Lunacek: "Trotz Sanktionen EU-Wirtschaftsabkommen mit Mugabe-Zimbabwe"

Grüner Widerstand gegen Freihandelsabkommen mit Afrika bleibt aufrecht

Straßburg (OTS) - "Unter Partnerschaft verstehe ich etwas völlig anderes, wirkliche Partner stehen auf gleicher Augenhöhe und gehen dementsprechend miteinander um. Deswegen ist das heute gegen den Widerstand der Grünen im Europaparlament beschlossene sogenannte Wirtschaftspartnerschaftsabkommen mit den Ländern des östlichen und des südlichen Afrikas eigentlich das erste Freihandelsabkommen mit Afrika, das den beteiligten afrikanischen Staaten keine faire Entwicklungsmöglichkeiten einräumt.
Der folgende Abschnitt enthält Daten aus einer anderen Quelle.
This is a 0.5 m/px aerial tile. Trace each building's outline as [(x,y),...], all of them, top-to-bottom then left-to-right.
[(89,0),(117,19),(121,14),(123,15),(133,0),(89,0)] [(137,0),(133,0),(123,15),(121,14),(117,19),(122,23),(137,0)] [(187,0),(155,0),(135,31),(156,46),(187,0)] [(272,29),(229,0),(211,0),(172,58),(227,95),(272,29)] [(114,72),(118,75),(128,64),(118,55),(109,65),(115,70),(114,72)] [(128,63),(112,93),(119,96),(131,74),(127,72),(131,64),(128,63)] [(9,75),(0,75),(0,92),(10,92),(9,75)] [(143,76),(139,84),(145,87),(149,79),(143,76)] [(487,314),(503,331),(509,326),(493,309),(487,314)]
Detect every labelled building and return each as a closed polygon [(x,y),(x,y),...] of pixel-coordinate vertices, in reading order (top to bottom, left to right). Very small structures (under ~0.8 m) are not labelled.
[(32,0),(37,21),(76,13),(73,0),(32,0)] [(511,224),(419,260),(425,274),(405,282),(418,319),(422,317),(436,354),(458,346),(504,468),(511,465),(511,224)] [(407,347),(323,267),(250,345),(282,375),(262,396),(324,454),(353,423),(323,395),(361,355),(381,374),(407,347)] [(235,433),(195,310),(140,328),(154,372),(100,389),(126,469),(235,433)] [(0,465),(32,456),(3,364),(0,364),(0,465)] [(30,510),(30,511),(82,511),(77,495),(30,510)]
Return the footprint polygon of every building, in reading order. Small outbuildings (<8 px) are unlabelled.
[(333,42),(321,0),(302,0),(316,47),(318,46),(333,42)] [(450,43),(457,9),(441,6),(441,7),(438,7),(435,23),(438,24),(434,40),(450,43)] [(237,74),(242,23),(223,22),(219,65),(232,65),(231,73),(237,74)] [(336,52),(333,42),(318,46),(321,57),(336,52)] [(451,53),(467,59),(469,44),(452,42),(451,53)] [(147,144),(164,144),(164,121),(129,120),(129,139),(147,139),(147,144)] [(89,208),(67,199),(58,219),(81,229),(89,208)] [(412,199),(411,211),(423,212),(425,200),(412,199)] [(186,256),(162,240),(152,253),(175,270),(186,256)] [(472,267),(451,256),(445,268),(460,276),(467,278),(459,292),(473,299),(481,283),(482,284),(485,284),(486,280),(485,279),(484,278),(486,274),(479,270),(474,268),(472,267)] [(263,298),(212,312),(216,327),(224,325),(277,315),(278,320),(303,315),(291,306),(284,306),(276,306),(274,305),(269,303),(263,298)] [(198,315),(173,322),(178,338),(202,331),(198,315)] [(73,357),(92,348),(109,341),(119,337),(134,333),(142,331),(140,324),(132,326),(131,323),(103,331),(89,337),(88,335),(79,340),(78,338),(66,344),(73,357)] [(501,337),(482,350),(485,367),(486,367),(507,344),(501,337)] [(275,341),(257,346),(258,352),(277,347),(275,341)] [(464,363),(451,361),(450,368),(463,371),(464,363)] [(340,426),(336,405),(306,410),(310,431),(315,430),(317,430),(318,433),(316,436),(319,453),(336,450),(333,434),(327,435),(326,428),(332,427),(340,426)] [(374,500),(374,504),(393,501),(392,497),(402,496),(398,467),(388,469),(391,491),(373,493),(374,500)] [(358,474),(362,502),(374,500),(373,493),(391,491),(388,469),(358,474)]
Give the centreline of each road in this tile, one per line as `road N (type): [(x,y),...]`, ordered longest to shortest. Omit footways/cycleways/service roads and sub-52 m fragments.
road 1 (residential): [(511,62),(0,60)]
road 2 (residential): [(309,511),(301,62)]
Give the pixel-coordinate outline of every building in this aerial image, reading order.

Ein Skandal der Sonderklasse ist zudem, dass die EU die eigenen, aufgrund der desaströsen Menschenrechtslage ausgesprochenen Sanktionen gegen Zimbabwe ignoriert und dieses Abkommen auch mit dem Mugabe-Regime abschließt", protestiert Ulrike Lunacek, Europasprecherin der Grünen und außenpolitische Sprecherin der Grünen/EFA-Fraktion im Europaparlament gegen dieses heute von der Mehrheit des Europaparlaments in Straßburg angenommene "vorläufige" Abkommen. Die EU-Kommission möchte vor Ablauf ihres Mandats Ende 2014 unbedingt noch ein paar Erfolge vorweisen - deshalb werden jetzt derartig unausgegorene Deals eingebracht und "leider" auch noch vom Europaparlament durchgewunken.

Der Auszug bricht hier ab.